How often does a graph change the world? In 1854, Doctor John Snow produced a map to plotter cholera cases by drawing on a London map a bar for each reported death. Until then, it was believed that cholera was spread by miasma in the air, however, transmission method has not been confirmed and the sudden outbreak of cholera in London’s Soho was a big mystery. So Snow did something data journalists often do now: he mapped the cases. It was then that it became apparent that the cases were clustered around the pump in Broad (now Broadwick) street.
This graph is one of the examples that changed how we see data visualizations. But how, we perceive the power within the data today and how we make reality visible through data visualization?
“In the early 1970s, years before access to the Internet was universal, Richard Saul Wurman, predicted that the oncoming information explosion would require the intervention of a new breed of professionals trained in organizing data and making sense out of it. According to Wurman, the biggest challenge our species was about to face was to learn how to navigate the upcoming tsunami of bits that was cresting the horizon” (Cairo, 2013).

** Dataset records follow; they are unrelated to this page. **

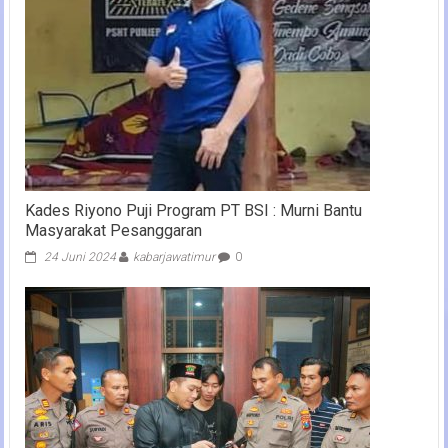
Kades Riyono Puji Program PT BSI : Murni Bantu
Masyarakat Pesanggaran
24 Juni 2024
kabarjawatimur
0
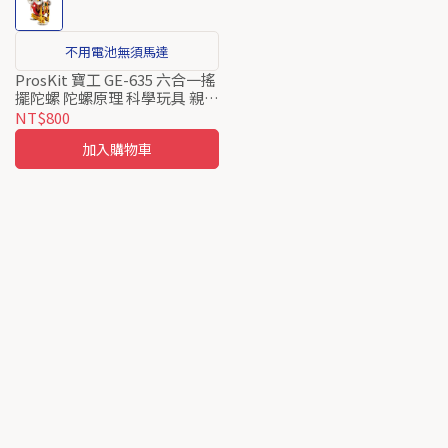
不用電池無須馬達
ProsKit 寶工 GE-635 六合一搖
擺陀螺 陀螺原理 科學玩具 親子
教育 STEAM教育
NT$800
加入購物車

In this context, data visualization provides a mean of navigating to large amounts of data. The below model explains what visualization and graphs are about.
Unstructured information means reality, the world out there is organized in bits spinning around and coming to us in all the possible ways. Data are the records of this information that are encoded to structured information. This is the level that data visualization comes into the picture to enable the data communicators to give shape to data so that relevant patterns will become visible to the information consumers. Information consumption from structured information can lead to higher knowledge on the part of the audience. The role of the data visualization expert in this phase is to anticipate this process and generate order before people’s brains try to do it on their own. Finally, wisdom is reached when we combine a deep understanding of the acquired knowledge, we blend new information with prior experience.
The way the human brain perceives knowledge makes the use of charts and graphs into visualizing large amounts of complex data easier than poring over spreadsheets or reports. Thus, the first and the main goal of data visualization tools is to be the tool for your brains to perceive what lies beyond their natural reach.
Cairo, A. (2013) ‘The functional art: an introduction to information graphics and visualization’. New Rider, 15.